Independent monitoring/next steps
Better solutions to problems are likely to result if more ideas and information can be generated and more different perspectives gathered to start with. The Government has actively engaged in this way in disability issues as part of implementing the UN Convention.
This year, 2010, saw four significant reports on the status of disabled people released.
- Deaf Aotearoa's Deaf Way report in February 2010. This report presented recommendations on increasing access by Deaf people to government services and support.
- The Cost of Disability research report, produced by the Disability Resource Centre Auckland with the participation of the Centre for Health Services Research and Policy at the University of Auckland in August 2010.
- The Human Rights Commission included a chapter on disabled people in its report on Human Rights in New Zealand 2010 in December 2010.
- The Convention Coalition reported on its programme to monitor disabled people's individual experiences of rights, Disability Rights in Aotearoa New Zealand 2010, in December 2010.
Each of these reports provides information and perspectives that help us to understand the situation of disabled people.
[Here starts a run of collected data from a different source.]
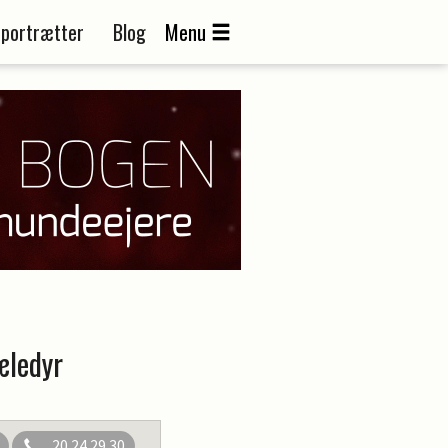
portrætter
Blog
Menu
æledyr
20 24 29 30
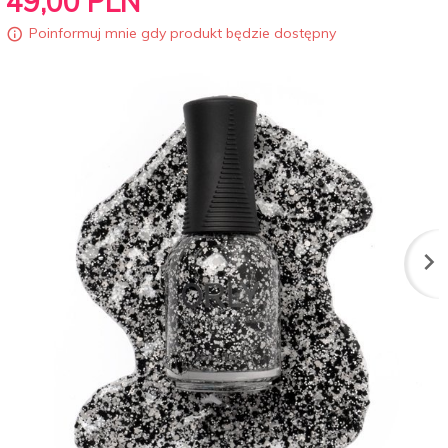
49,
00
PLN
Poinformuj mnie gdy produkt będzie dostępny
Also of relevance is the annual reporting by the Human Rights Commission, the Ombudsmen and the other national preventative mechanisms under the Optional Protocol to the UN Convention against Torture and Other Cruel, Inhuman or Degrading Treatment or Punishment.
These reports, and other advocacy by the disability sector, is useful for government agencies when looking at their work priorities and responsiveness to disabled people.
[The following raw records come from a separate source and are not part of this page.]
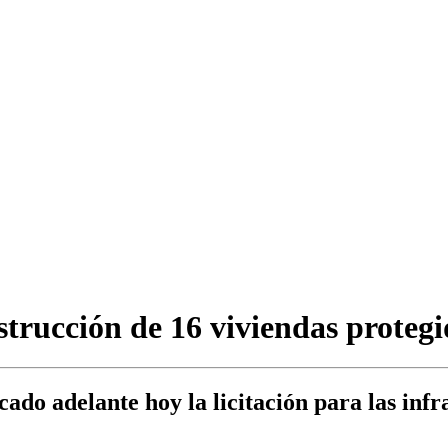
strucción de 16 viviendas protegi
do adelante hoy la licitación para las infra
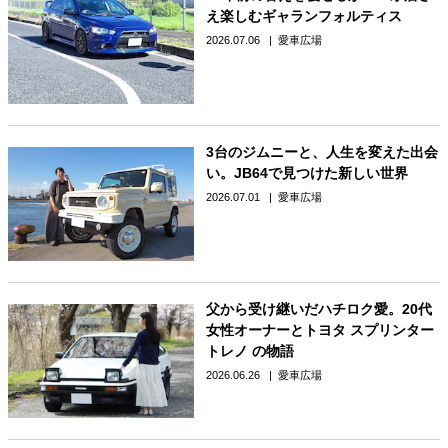
え楽しむギャランフォルティス
2026.07.06
愛車広場
3台のジムニーと、人生を変えた出会
い。JB64で見つけた新しい世界
2026.07.01
愛車広場
父から受け継いだハチロク愛。20代
女性オーナーとトヨタ スプリンター
トレノ の物語
2026.06.26
愛車広場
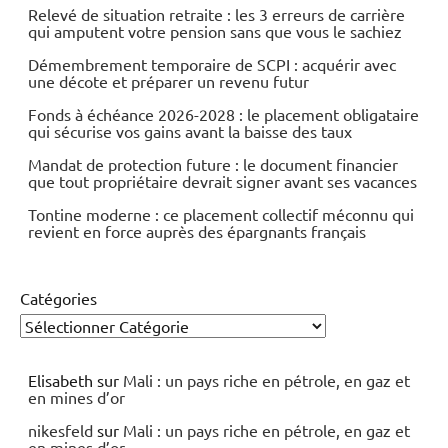
Relevé de situation retraite : les 3 erreurs de carrière
qui amputent votre pension sans que vous le sachiez
Démembrement temporaire de SCPI : acquérir avec
une décote et préparer un revenu futur
Fonds à échéance 2026-2028 : le placement obligataire
qui sécurise vos gains avant la baisse des taux
Mandat de protection future : le document financier
que tout propriétaire devrait signer avant ses vacances
Tontine moderne : ce placement collectif méconnu qui
revient en force auprès des épargnants français
Catégories
Elisabeth
sur
Mali : un pays riche en pétrole, en gaz et
en mines d’or
nikesfeld
sur
Mali : un pays riche en pétrole, en gaz et
en mines d’or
In the future, this annual report on progress will monitor and highlight implementation of the Disability Action Plan. I also expect that government will need to have an ongoing involvement with the disability sector as the Disability Action Plan is implemented.
The next step in the reporting process on the UN Convention will be for the government to present the final report to the UN Committee on the Rights of Persons with Disabilities, sometime in 2011 or 2012. The UN Committee will ask questions about New Zealand's implementation and make recommendations, which the Government will need to respond to.
Next year, 2011, should see the ground work we have prepared begin to bear fruit, as we get further along the track to disabled people being able to experience real benefit in their lives.